I started secondary school in 1973, so I remember these things, but trying to explain the 1970's to my 15 year old son is sometimes a total contrast to what he reads on the internet.
The thing which fascinated me most was the tribalism. This was the time when particular "gangs" and organisations started coming to the fore, something which I had forgotten over the years. How these gangs caused so much unrest and violence. I had completely forgotten that the root of these were grounded in the 1970's. Groups such as the National Front
and skinheads were always thought to be connected, but this book explains the difference between these 2 groups of people. You see that things are not always as they seem on the surface
This book covers these things and more. The music is mainly remembered as Abba and Glam Rock, The Bee Gees, but it was far more than that. There were some cracking songs and groups/singers around in the 1970's which never get a mention, including the Candi Staton song which is the title of the book.

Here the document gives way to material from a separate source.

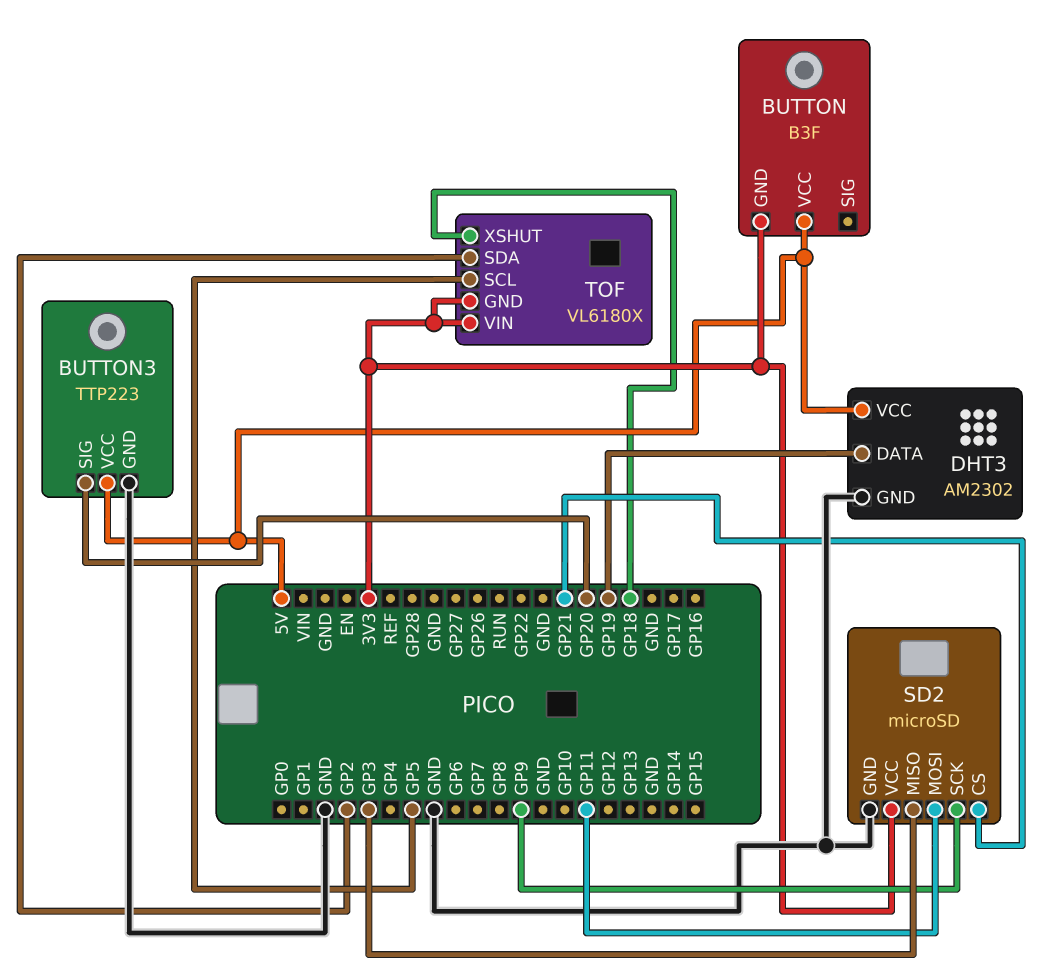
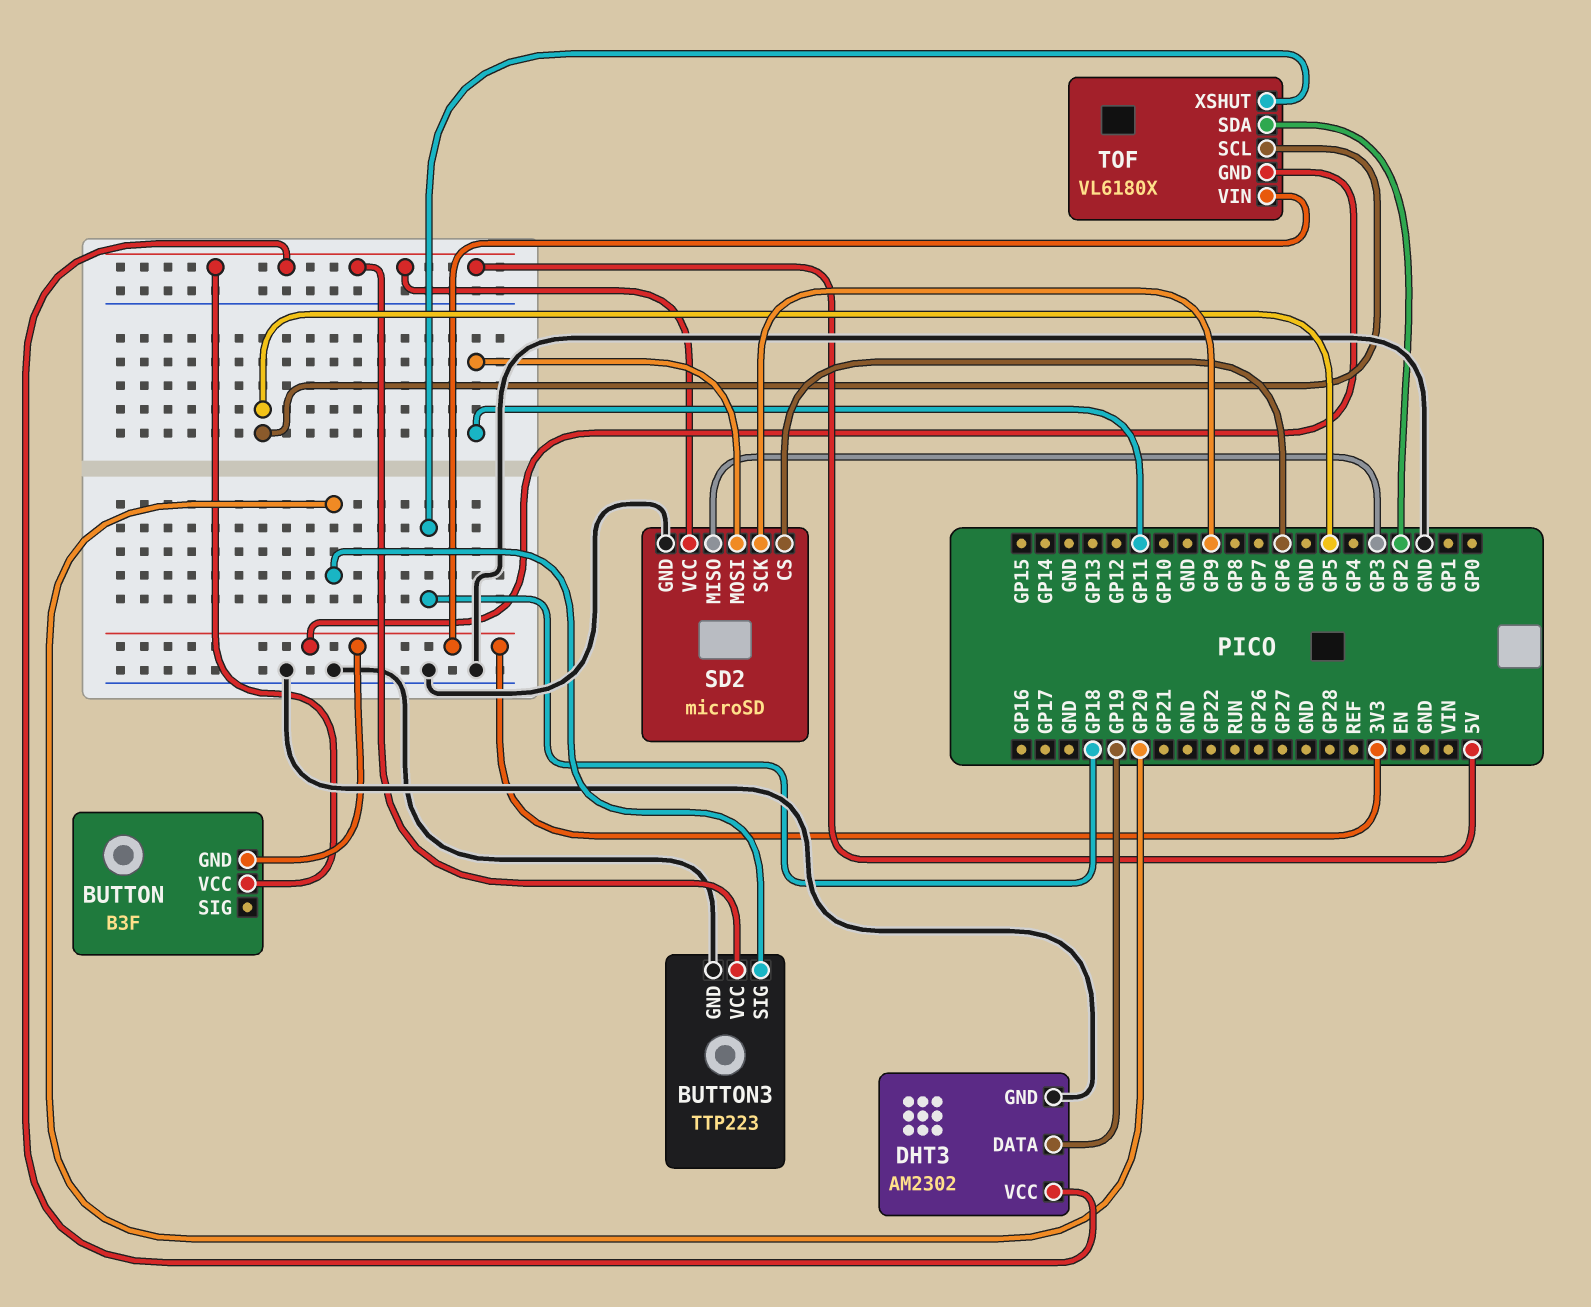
SD2 pin CS: GP21 -> GP6
SD2 pin VCC: 3V3 -> 5V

This has to be the best book I've read for many years. Dave Haslam covers not only the things everybody remembers, but things which we have maybe forgot. He doesn't overwhelm the reader with his own particular remmbrances, he covers everything as a whole. Another thing I liked about this book is he doesn't patronise the reader. I have read books about the 1960's for a university project, and the way it was written made me feel pretty stupid at times, as if I were a small child and the writer was the teacher who has me standing in the corner of the room.
If you are looking for a book which explains what happened here in England, or for that matter, worldwide in the '70's you can't find a better book than this. He deals indepth too with the music of the times, and it is very very informative. For example I found out that the Kinks song Lola is about a transvestite. The demise of the Beatles is a feature which is covered, showing how their musical legacy coloured the musical future throughout the '70's.
It is an easy book to get through, and every page has things which have been forgotten covered in detail. It is definitely NOT a boring retrospective, far from it. It is written by someone who has a love of the time, someone who lived through it, who understands what happened, why it happened, and explains how it has coloured our futures.
It is NOT a book written by an author who sees everything through rose coloured glasses. It is a true account of the "decade time forgot".
It is NOT a book though which you can dip in and out of. It is a book which you will want to read all the way through again and again.
My 15 year old is eager to read it.
It is a cracking book. Buy a couple of copies because you'll read it so many times, you'll need to replace it over and over.